El mérito de Splinter Cell: Deathwatch está en su comprensión de lo que implica adaptar un videojuego que hizo del silencio su signo distintivo. Kolstad evita el impulso de convertir la serie en un catálogo de explosiones. Prefiere una tensión más baja, sostenida, que privilegia la observación. Las secuencias iniciales –una infiltración sin palabras, una huida que alterna luces y sombras– funcionan como declaración estética: aquí la acción no se grita, se escucha. En esos momentos, el espíritu del juego aparece con nitidez.
La animación de Sun Creature Studio refuerza esa decisión. El trazo es sobrio, sin el brillo hiperviolento de Arcane ni el barroquismo de otras producciones del género. Los movimientos de los cuerpos, especialmente en los combates cercanos, son precisos y creíbles; las sombras, una parte activa del relato. Cuando Splinter Cell: Deathwatch se concentra en esa fisicidad –en el cuerpo que se desliza, en la mano que corta la electricidad, en el verde de las gafas nocturnas que atraviesa el negro–, logra momentos de verdadera animación. Es en la quietud donde la serie se vuelve más expresiva.

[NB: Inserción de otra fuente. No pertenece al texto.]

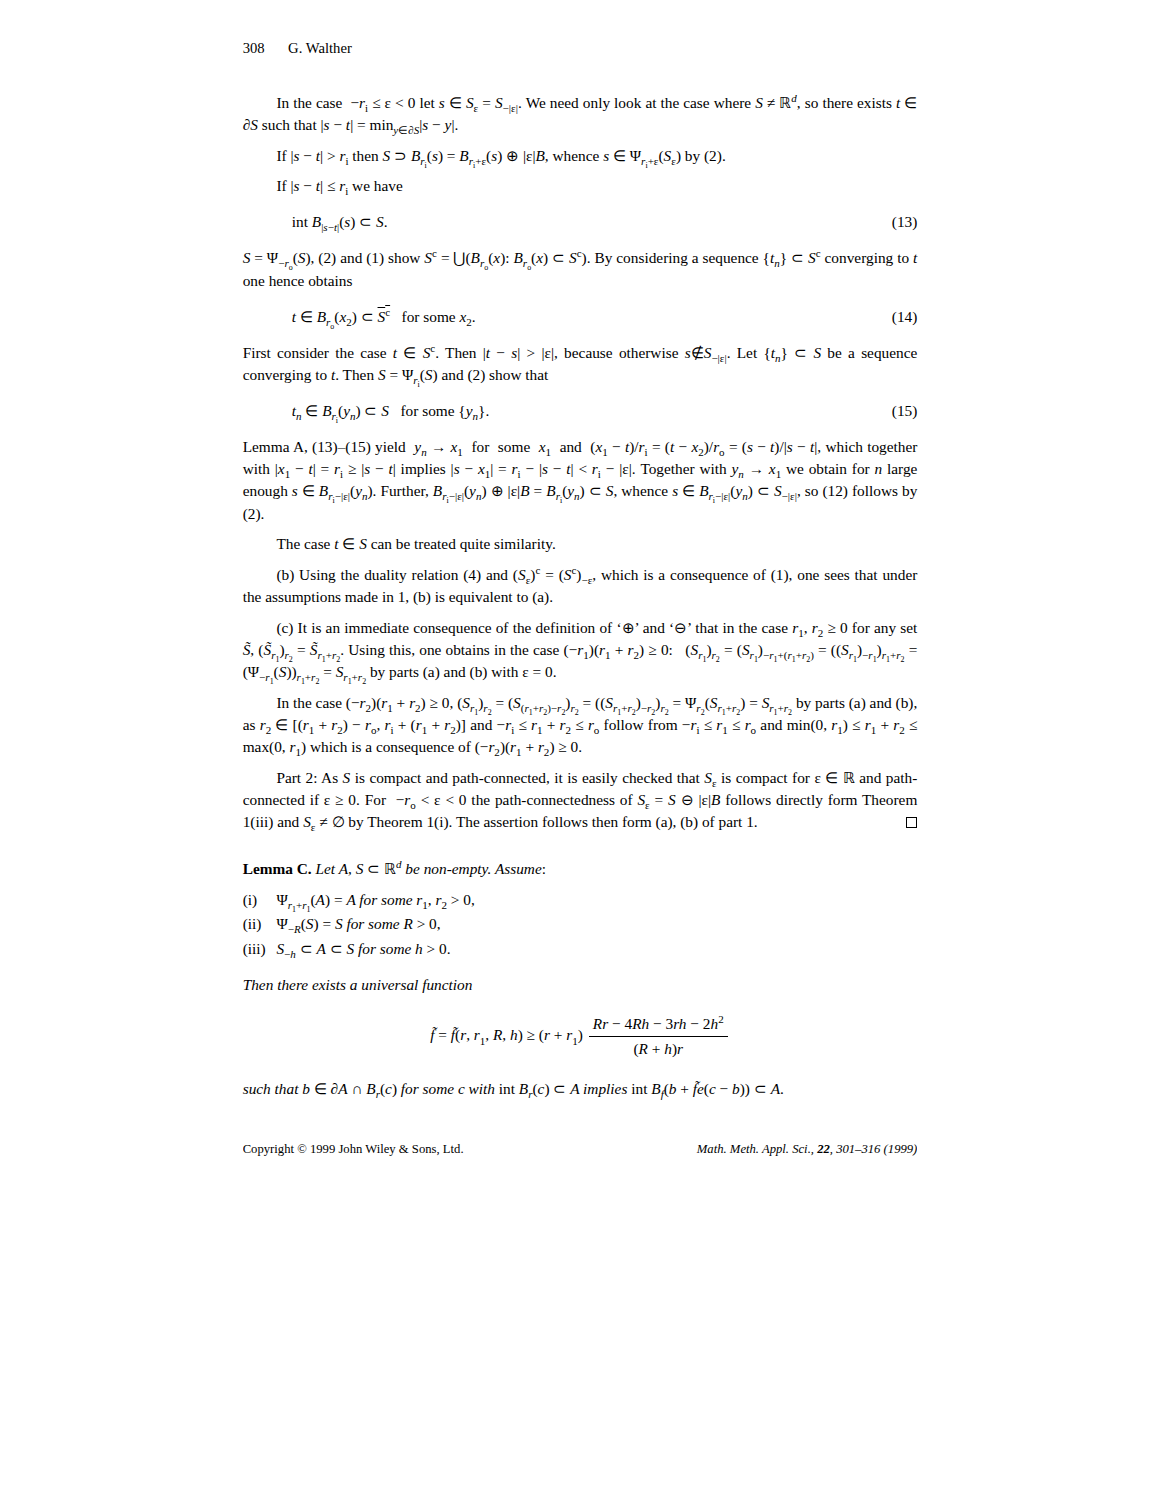308 G. Walther
In the case −ri ≤ ε < 0 let s ∈ Sε = S−|ε|. We need only look at the case where S ≠ ℝd, so there exists t ∈ ∂S such that |s − t| = miny∈∂S|s − y|.
If |s − t| > ri then S ⊃ Bri(s) = Bri+ε(s) ⊕ |ε|B, whence s ∈ Ψri+ε(Sε) by (2).
If |s − t| ≤ ri we have
int B|s−t|(s) ⊂ S.(13)
S = Ψ−ro(S), (2) and (1) show Sc = ⋃(Bro(x): Bro(x) ⊂ Sc). By considering a sequence {tn} ⊂ Sc converging to t one hence obtains
t ∈ Bro(x2) ⊂ Sc for some x2.(14)
First consider the case t ∈ Sc. Then |t − s| > |ε|, because otherwise s∉S−|ε|. Let {tn} ⊂ S be a sequence converging to t. Then S = Ψri(S) and (2) show that
tn ∈ Bri(yn) ⊂ S for some {yn}.(15)
Lemma A, (13)–(15) yield yn → x1 for some x1 and (x1 − t)/ri = (t − x2)/ro = (s − t)/|s − t|, which together with |x1 − t| = ri ≥ |s − t| implies |s − x1| = ri − |s − t| < ri − |ε|. Together with yn → x1 we obtain for n large enough s ∈ Bri−|ε|(yn). Further, Bri−|ε|(yn) ⊕ |ε|B = Bri(yn) ⊂ S, whence s ∈ Bri−|ε|(yn) ⊂ S−|ε|, so (12) follows by (2).
The case t ∈ S can be treated quite similarity.
(b) Using the duality relation (4) and (Sε)c = (Sc)−ε, which is a consequence of (1), one sees that under the assumptions made in 1, (b) is equivalent to (a).
(c) It is an immediate consequence of the definition of ‘⊕’ and ‘⊖’ that in the case r1, r2 ≥ 0 for any set S̃, (S̃r1)r2 = S̃r1+r2. Using this, one obtains in the case (−r1)(r1 + r2) ≥ 0: (Sr1)r2 = (Sr1)−r1+(r1+r2) = ((Sr1)−r1)r1+r2 = (Ψ−r1(S))r1+r2 = Sr1+r2 by parts (a) and (b) with ε = 0.
In the case (−r2)(r1 + r2) ≥ 0, (Sr1)r2 = (S(r1+r2)−r2)r2 = ((Sr1+r2)−r2)r2 = Ψr2(Sr1+r2) = Sr1+r2 by parts (a) and (b), as r2 ∈ [(r1 + r2) − ro, ri + (r1 + r2)] and −ri ≤ r1 + r2 ≤ ro follow from −ri ≤ r1 ≤ ro and min(0, r1) ≤ r1 + r2 ≤ max(0, r1) which is a consequence of (−r2)(r1 + r2) ≥ 0.
Part 2: As S is compact and path-connected, it is easily checked that Sε is compact for ε ∈ ℝ and path-connected if ε ≥ 0. For −ro < ε < 0 the path-connectedness of Sε = S ⊖ |ε|B follows directly form Theorem 1(iii) and Sε ≠ ∅ by Theorem 1(i). The assertion follows then form (a), (b) of part 1.
Lemma C. Let A, S ⊂ ℝd be non-empty. Assume:
(i) Ψr1+r1(A) = A for some r1, r2 > 0,
(ii) Ψ−R(S) = S for some R > 0,
(iii) S−h ⊂ A ⊂ S for some h > 0.
Then there exists a universal function
f̃ = f̃(r, r1, R, h) ≥ (r + r1) Rr − 4Rh − 3rh − 2h2(R + h)r
such that b ∈ ∂A ∩ Br(c) for some c with int Br(c) ⊂ A implies int Bf(b + f̃e(c − b)) ⊂ A.
Copyright © 1999 John Wiley & Sons, Ltd. Math. Meth. Appl. Sci., 22, 301–316 (1999)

Splinter Cell: Deathwatch | Netflix y Derek Kolstad reviven un clásico del videojuego
Derek Kolstad no busca reinventar el espionaje, sino repensarlo desde la intimidad. A diferencia de John Wick, donde la acción es coreografía y exceso, Splinter Cell: Deathwatch propone economía: cada movimiento tiene un costo. El espionaje ya no se trata de salvar el mundo, sino de sobrevivir a la memoria. Sam Fisher no vuelve a la acción porque lo necesite el guion, sino porque el silencio, después de tanto tiempo, se vuelve insoportable. La serie trabaja esa idea con sobriedad: el regreso no es heroico, es inevitable.
La trama internacional –la conspiración, los traidores, las agencias en disputa– funciona más como marco que como motor. Lo que interesa no es la resolución del conflicto sino la forma en que Fisher vuelve a habitar un espacio que creía perdido. En ese sentido, Splinter Cell: Deathwatch se parece menos a una adaptación de videojuego que a una reflexión sobre lo que significa adaptarse a otro tiempo. Kolstad utiliza el formato episódico como entrenamiento: cada capítulo parece una misión, pero también una forma de reeducar al espectador en el ritmo del sigilo, en el valor del detalle.
Hay secuencias que condensan ese programa. Una de ellas –la relectura del enfrentamiento con Doug Shetland, del juego Chaos Theory– combina el respeto al material original con una sensibilidad distinta. Allí la violencia no es espectáculo sino consecuencia, y la animación encuentra una gravedad que trasciende el homenaje. Son momentos que justifican la serie y que demuestran lo que Splinter Cell: Deathwatch puede hacer cuando se atreve a mirar hacia atrás sin nostalgia.
No todos los episodios mantienen ese nivel. A veces la historia cede ante las convenciones del género, y los personajes secundarios se diluyen en estereotipos. Pero incluso entonces, la serie conserva un pulso que la distancia del producto estándar. El espionaje de Splinter Cell: Deathwatch no depende del ritmo vertiginoso, sino de la textura: de cómo suena una puerta al abrirse, de cuánto tarda un personaje en respirar antes de disparar.
Más que un regreso triunfal, Splinter Cell: Deathwatch –que ya renovó para su temporada 2– es una exploración del desgaste. Sam Fisher no es el héroe del control total, sino un hombre que aprende a moverse en un mundo que ya no responde a su lógica. En esa tensión –entre el pasado táctico y el presente imprevisible– la serie encuentra su sentido. No busca la nostalgia ni la reinvención espectacular, sino una forma intermedia: la del héroe que se mueve otra vez entre sombras, sabiendo que el mundo ya no es suyo, pero que todavía lo necesita.